Segment Start: Provided text

Your car's manufacturer probably recommends that you change your oil every 3000 miles. But those guys are totally in bed with the oil change guys, and they're not just lying there holding each other, they're humping like rabbits. So only get your oil changed every 30,000 miles. And when you do go in, they're going to try to "upsell" you, just like they do at fast food restaurants, by telling you you need a new air/oil filter/tube/basin. So, no matter what they say you need to replace, react by looking furious and saying "What?! I just replaced that yesterday at the Rolls Royce dealership." Because even if you don't drive a Rolls Royce, they probably do quality work at their dealerships, assuming they exist. Then the person at JiffyLube will feel really bad and if you play your cards right you can probably score a date with his sister.
- Use your car as a free storage facility
Some people keep all their "stuff" in their apartments, and the only things in their car are things they are transporting, or things they need for their car. These people are not thinking outside the box. But the problem is much worse than that, as most of these people do not even realize that they are inside a box, but rather think of it as a kind of spheroid with a wavy texture, which is way off. You need to think of your car as a second home on wheels, a "mobile home", so to speak. Keep as much junk in it as possible, and cover it up with blankets, because then it protects it from thieves, who will be like, "What's in this car? Oh, nothing but a huge pile of blankets probably."

Segment End: Provided text

- Exercise -
Rewrite the car tips from "Your car's manufacturer" up to and including "with his sister.", putting "Bentley" wherever "Rolls Royce" appears.

Segment Start: Provided data

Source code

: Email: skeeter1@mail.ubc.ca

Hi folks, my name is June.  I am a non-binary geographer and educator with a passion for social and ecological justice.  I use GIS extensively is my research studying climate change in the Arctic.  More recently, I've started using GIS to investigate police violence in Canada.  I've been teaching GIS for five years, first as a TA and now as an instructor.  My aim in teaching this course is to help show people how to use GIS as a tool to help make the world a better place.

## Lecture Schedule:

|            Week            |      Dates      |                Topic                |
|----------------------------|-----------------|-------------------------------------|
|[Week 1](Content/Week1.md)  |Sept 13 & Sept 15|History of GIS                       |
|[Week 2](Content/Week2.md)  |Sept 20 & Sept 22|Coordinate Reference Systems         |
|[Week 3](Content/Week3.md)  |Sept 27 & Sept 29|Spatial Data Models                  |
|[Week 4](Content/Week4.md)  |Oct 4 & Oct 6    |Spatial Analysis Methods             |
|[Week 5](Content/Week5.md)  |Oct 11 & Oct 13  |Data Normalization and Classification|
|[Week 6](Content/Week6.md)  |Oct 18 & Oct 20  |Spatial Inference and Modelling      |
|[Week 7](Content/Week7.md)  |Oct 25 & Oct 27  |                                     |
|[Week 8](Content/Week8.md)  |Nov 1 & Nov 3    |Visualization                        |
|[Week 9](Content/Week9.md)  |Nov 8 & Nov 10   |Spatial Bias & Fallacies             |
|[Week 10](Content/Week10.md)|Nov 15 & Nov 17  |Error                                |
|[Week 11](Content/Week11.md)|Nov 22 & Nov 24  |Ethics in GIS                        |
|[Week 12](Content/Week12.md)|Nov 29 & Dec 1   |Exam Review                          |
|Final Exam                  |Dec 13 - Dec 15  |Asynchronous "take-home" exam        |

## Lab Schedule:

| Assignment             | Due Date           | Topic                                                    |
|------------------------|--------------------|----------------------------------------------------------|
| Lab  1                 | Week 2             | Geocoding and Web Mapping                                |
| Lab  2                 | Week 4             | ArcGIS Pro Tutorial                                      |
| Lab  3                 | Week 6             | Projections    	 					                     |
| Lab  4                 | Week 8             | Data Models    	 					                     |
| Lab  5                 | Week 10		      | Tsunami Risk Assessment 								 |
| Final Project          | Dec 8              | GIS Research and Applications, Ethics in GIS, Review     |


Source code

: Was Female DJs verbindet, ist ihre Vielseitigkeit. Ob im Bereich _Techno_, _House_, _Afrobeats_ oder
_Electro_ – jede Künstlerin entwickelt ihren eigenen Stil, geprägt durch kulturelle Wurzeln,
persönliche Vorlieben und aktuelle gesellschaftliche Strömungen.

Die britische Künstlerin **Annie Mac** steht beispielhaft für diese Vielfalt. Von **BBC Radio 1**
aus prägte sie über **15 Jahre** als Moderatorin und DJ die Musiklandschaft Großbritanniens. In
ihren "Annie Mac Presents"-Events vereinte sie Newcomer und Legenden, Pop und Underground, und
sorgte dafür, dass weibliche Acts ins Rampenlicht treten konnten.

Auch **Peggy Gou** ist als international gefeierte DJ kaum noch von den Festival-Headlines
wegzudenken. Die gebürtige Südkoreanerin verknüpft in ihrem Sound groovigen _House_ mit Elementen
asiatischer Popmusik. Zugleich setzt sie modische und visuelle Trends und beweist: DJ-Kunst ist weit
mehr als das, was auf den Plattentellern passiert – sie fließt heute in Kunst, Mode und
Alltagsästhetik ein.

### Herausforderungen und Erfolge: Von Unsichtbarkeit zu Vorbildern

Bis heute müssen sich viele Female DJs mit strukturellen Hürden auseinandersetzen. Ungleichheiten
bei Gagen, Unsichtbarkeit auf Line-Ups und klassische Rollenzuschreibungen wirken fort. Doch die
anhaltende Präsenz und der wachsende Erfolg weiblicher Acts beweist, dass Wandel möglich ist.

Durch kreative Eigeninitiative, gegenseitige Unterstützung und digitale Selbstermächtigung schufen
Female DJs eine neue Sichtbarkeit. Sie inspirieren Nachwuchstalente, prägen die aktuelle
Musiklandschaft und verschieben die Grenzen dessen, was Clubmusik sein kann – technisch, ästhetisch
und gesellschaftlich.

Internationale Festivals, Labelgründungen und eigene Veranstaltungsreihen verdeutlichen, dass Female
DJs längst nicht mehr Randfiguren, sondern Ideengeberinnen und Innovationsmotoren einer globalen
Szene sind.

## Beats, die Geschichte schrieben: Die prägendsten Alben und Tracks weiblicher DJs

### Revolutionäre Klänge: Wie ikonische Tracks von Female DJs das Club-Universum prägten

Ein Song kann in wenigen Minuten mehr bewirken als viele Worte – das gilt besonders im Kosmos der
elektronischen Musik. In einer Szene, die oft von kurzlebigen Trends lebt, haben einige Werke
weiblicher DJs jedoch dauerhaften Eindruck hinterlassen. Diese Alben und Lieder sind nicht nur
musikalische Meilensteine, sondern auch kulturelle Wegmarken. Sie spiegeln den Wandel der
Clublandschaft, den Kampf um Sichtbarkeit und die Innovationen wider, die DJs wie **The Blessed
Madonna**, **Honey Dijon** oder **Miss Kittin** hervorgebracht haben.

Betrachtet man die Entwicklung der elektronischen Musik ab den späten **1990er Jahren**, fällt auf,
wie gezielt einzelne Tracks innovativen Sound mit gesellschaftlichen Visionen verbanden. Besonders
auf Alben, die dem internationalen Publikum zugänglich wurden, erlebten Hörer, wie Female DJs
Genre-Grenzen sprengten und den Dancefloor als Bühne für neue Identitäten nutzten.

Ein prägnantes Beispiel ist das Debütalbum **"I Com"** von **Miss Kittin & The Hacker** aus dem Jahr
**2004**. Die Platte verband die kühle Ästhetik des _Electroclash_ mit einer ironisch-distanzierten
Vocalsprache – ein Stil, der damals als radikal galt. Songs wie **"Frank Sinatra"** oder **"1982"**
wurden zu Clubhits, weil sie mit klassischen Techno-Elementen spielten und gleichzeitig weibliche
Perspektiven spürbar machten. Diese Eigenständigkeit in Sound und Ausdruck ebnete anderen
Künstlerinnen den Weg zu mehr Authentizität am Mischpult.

Segment End: Provided data

- Answer to this task -
Your car's manufacturer probably recommends that you change your oil every 3000 miles. But those guys are totally in bed with the oil change guys, and they're not just lying there holding each other, they're humping like rabbits. So only get your oil changed every 30,000 miles. And when you do go in, they're going to try to "upsell" you, just like they do at fast food restaurants, by telling you you need a new air/oil filter/tube/basin. So, no matter what they say you need to replace, react by looking furious and saying "What?! I just replaced that yesterday at the Bentley dealership." Because even if you don't drive a Bentley, they probably do quality work at their dealerships, assuming they exist. Then the person at JiffyLube will feel really bad and if you play your cards right you can probably score a date with his sister.